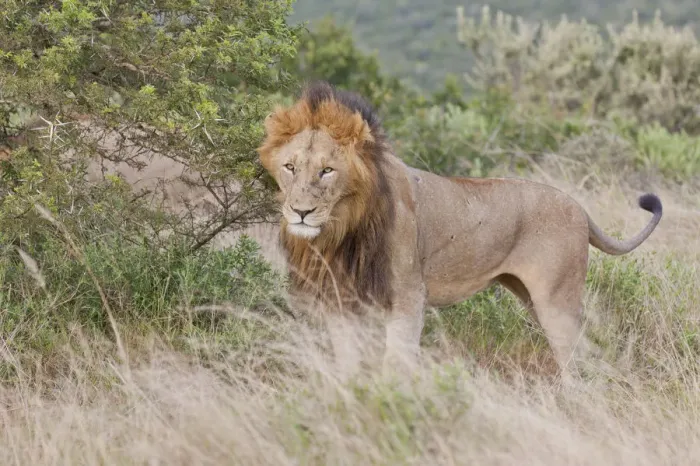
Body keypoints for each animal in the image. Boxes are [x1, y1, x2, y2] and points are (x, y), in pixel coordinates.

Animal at [257, 81, 663, 376]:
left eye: (327, 171)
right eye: (290, 167)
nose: (301, 212)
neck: (342, 228)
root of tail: (579, 207)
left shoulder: (408, 297)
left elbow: (396, 365)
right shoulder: (341, 300)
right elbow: (348, 363)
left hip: (556, 300)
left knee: (575, 359)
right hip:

__________________________________________________

Look for the word "left" in the data, then return every line that contains it.

[WRITTEN SOLUTION]:
left eye: (327, 171)
left shoulder: (408, 297)
left elbow: (396, 365)
left hip: (556, 300)
left knee: (575, 359)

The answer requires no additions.